* Work to be completed *
Could you transcribe every record below exactly as written, excluding the pictures?
═══ Dataset content
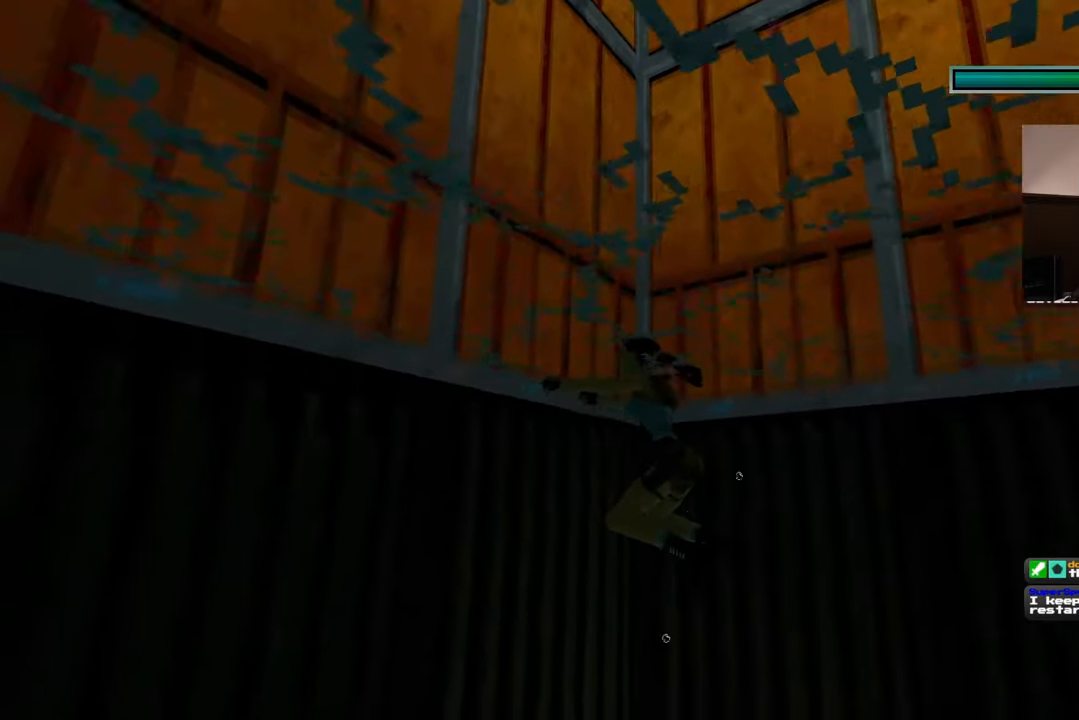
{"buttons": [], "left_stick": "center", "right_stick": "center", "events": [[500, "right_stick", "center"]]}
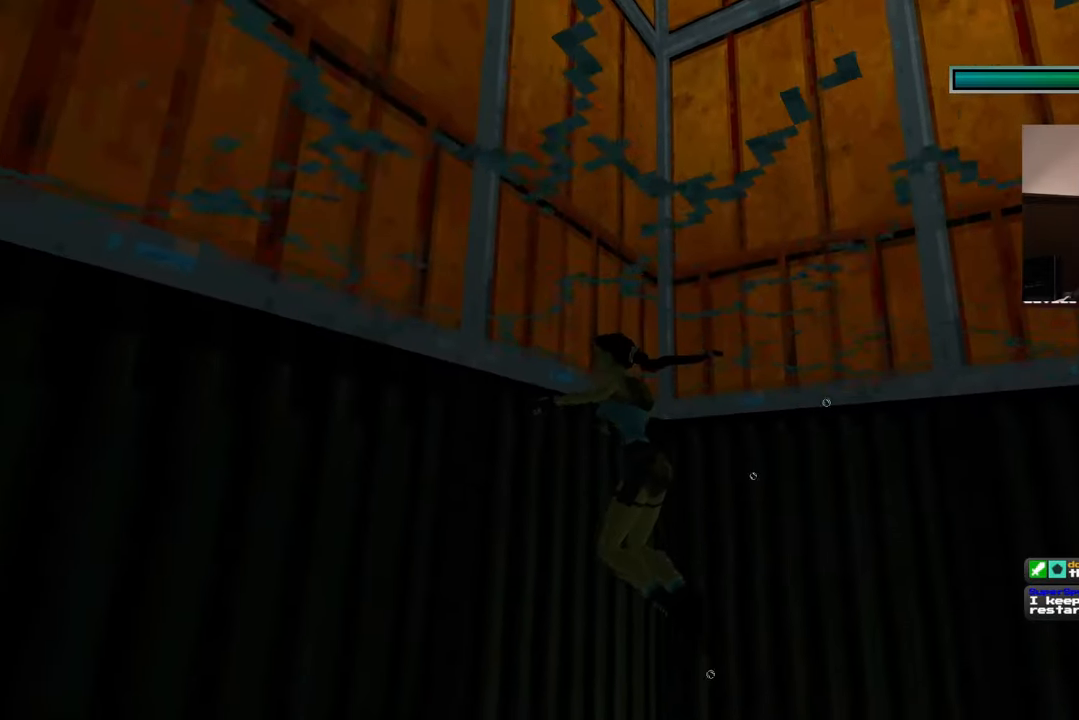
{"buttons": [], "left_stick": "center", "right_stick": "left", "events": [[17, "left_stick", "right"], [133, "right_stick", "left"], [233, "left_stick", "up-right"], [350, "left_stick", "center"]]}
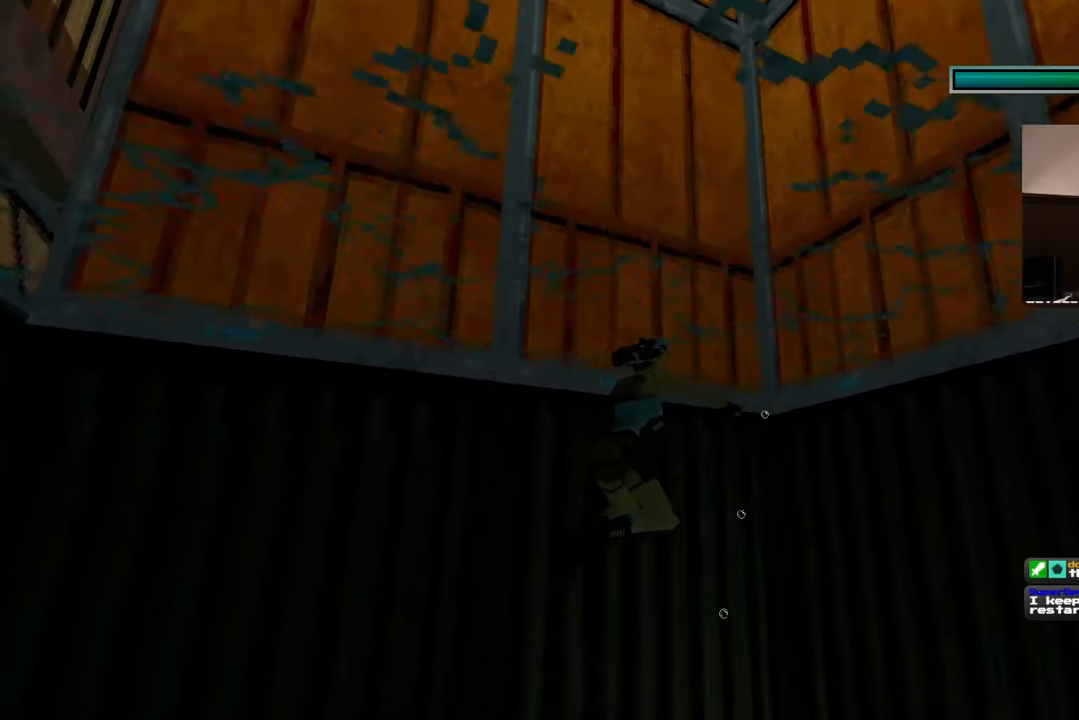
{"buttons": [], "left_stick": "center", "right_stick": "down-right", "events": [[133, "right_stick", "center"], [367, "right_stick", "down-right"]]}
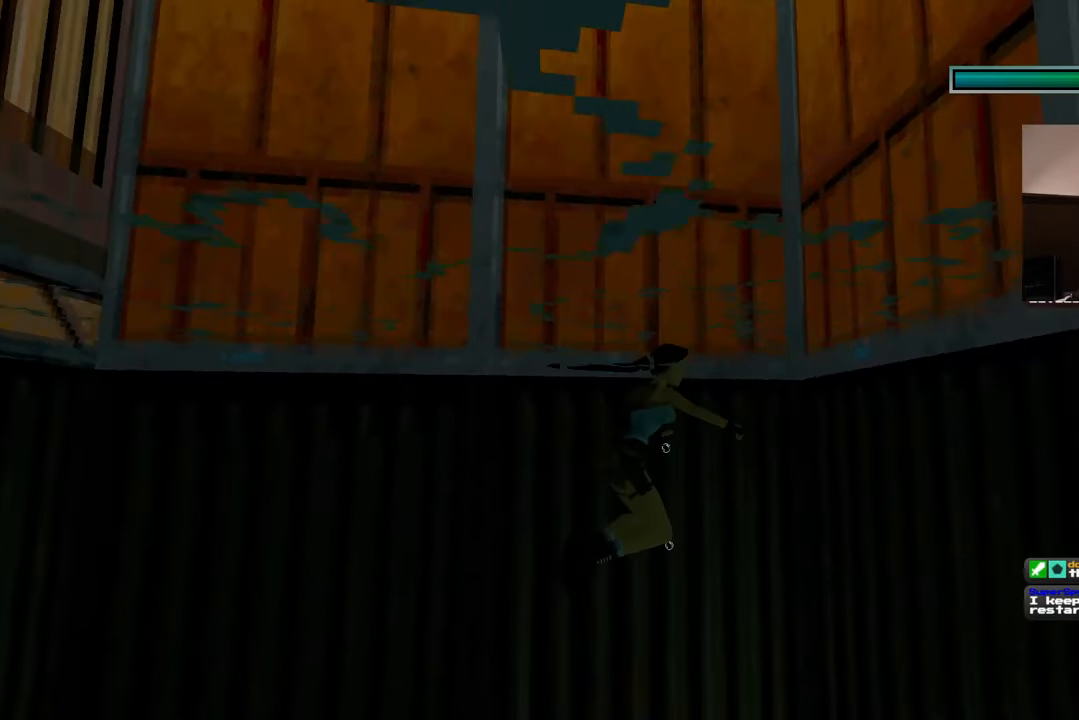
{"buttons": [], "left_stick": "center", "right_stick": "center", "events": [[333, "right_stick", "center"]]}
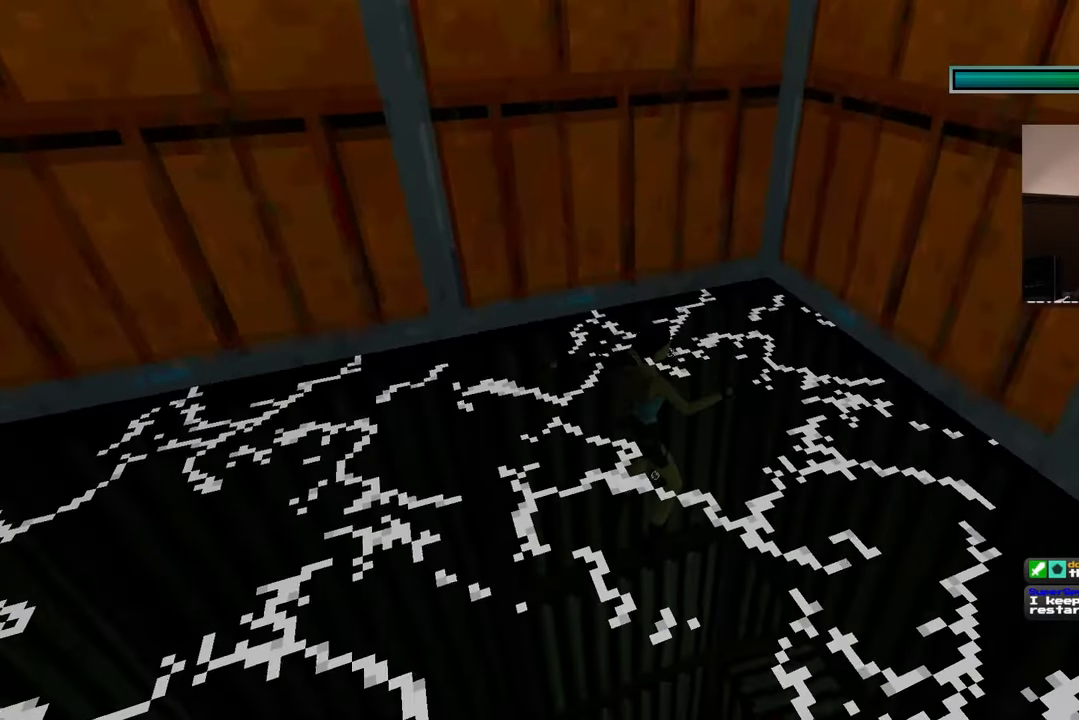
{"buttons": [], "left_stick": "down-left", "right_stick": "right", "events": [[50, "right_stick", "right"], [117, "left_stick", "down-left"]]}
══════
* Task solution *
{"buttons": [], "left_stick": "center", "right_stick": "center", "events": [[500, "right_stick", "center"]]}
{"buttons": [], "left_stick": "center", "right_stick": "left", "events": [[17, "left_stick", "right"], [133, "right_stick", "left"], [233, "left_stick", "up-right"], [350, "left_stick", "center"]]}
{"buttons": [], "left_stick": "center", "right_stick": "down-right", "events": [[133, "right_stick", "center"], [367, "right_stick", "down-right"]]}
{"buttons": [], "left_stick": "center", "right_stick": "center", "events": [[333, "right_stick", "center"]]}
{"buttons": [], "left_stick": "down-left", "right_stick": "right", "events": [[50, "right_stick", "right"], [117, "left_stick", "down-left"]]}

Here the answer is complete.